ACCC to large retailers: Stop whining about Amazon
What goes around comes around.
Consumers will like it so retailers can lump it says ACCC chairman Rod Sims in response to complaints about Amazon being bad for competition in Australia.
"Amazon’s entry into Australia will be good for consumers, despite it not being good for some incumbent retailers." he said.
"In competitive markets, there will be winners and losers... some firms prosper while others go out of business. This is a harsh reality... but it is this process that drives innovation, better business practices and lower prices for all Australians."
One of the most outspoken critics has been Gerry Harvey of Harvey Norman, who has a net worth of $1.55 billion according to the BRW Rich List 2014.
"They come in and because of their power in the marketplace they can sell things as loss-leaders to make no money and send everyone broke, then put up the price." he said.
It might be a familiar tactic for Harvey Norman, which may have attempted something similar in 2008 with the failed OFIS stationary stores, all of which were shut down before the end of 2009.
The hypocritical bent of these complaints was not lost on Sims, who said it was "fascinating" that some of the complainants were among "the loudest opponents" of recent changes to Australian competition laws, designed to improve competition in Australia and support small businesses against retail giants.

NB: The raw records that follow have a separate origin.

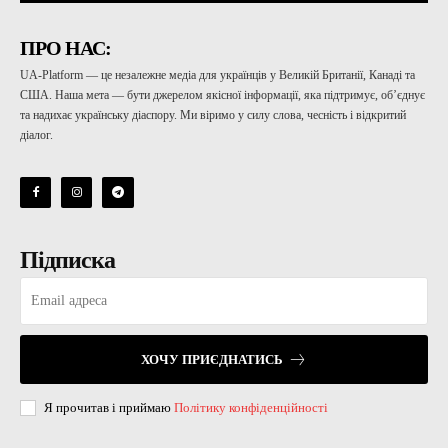
ПРО НАС:
UA-Platform — це незалежне медіа для українців у Великій Британії, Канаді та
США. Наша мета — бути джерелом якісної інформації, яка підтримує, об’єднує
та надихає українську діаспору. Ми віримо у силу слова, чесність і відкритий
діалог.
Підписка
ХОЧУ ПРИЄДНАТИСЬ
Я прочитав і приймаю
Політику конфіденційності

Amazon was good for consumers even before it launched
Amazon didn't even have to launch in Australia for incumbents to start improving their services.
Once news of Amazon's arrival came, it didn't take long for Australia Post and retailers to suddenly figure out how to offer free shipping on a subscription package. Meanwhile, Woolworths and Coles suddenly decided to accelerate their online pickup and delivery options. And in Harvey Norman's case, the change came as an announcement that it would be matching Amazon's prices.
It looks like the mere thought of extra competition can have large retailers turning on a dime, and suddenly figuring out how to better serve their customers.
Small businesses are having the last laugh
For all their talk about defending Australian jobs, every large Australian retailer only got there by driving out countless small businesses. But despite being a large retailer in its own right, Amazon is undeniably a lot more small-business friendly than just about any large Australian department store.
In other countries, more than 50% of Amazon products sold are retailed through Amazon Marketplace, mostly by small businesses. Australia will be no different.
There's a reason small businesses are warming up to Amazon's arrival. For them, it's an opportunity to finally compete against all the Harvey Normans and other local giants that have been keeping them down.
Plus, it's a lot easier to set up shop on Amazon than it is to start your own store. This low barrier to entry for new businesses will inevitably bring a lot more competition out of the woodwork.
Australia's incumbent large retailers might be more afraid of the upcoming small business competition than they are of Amazon.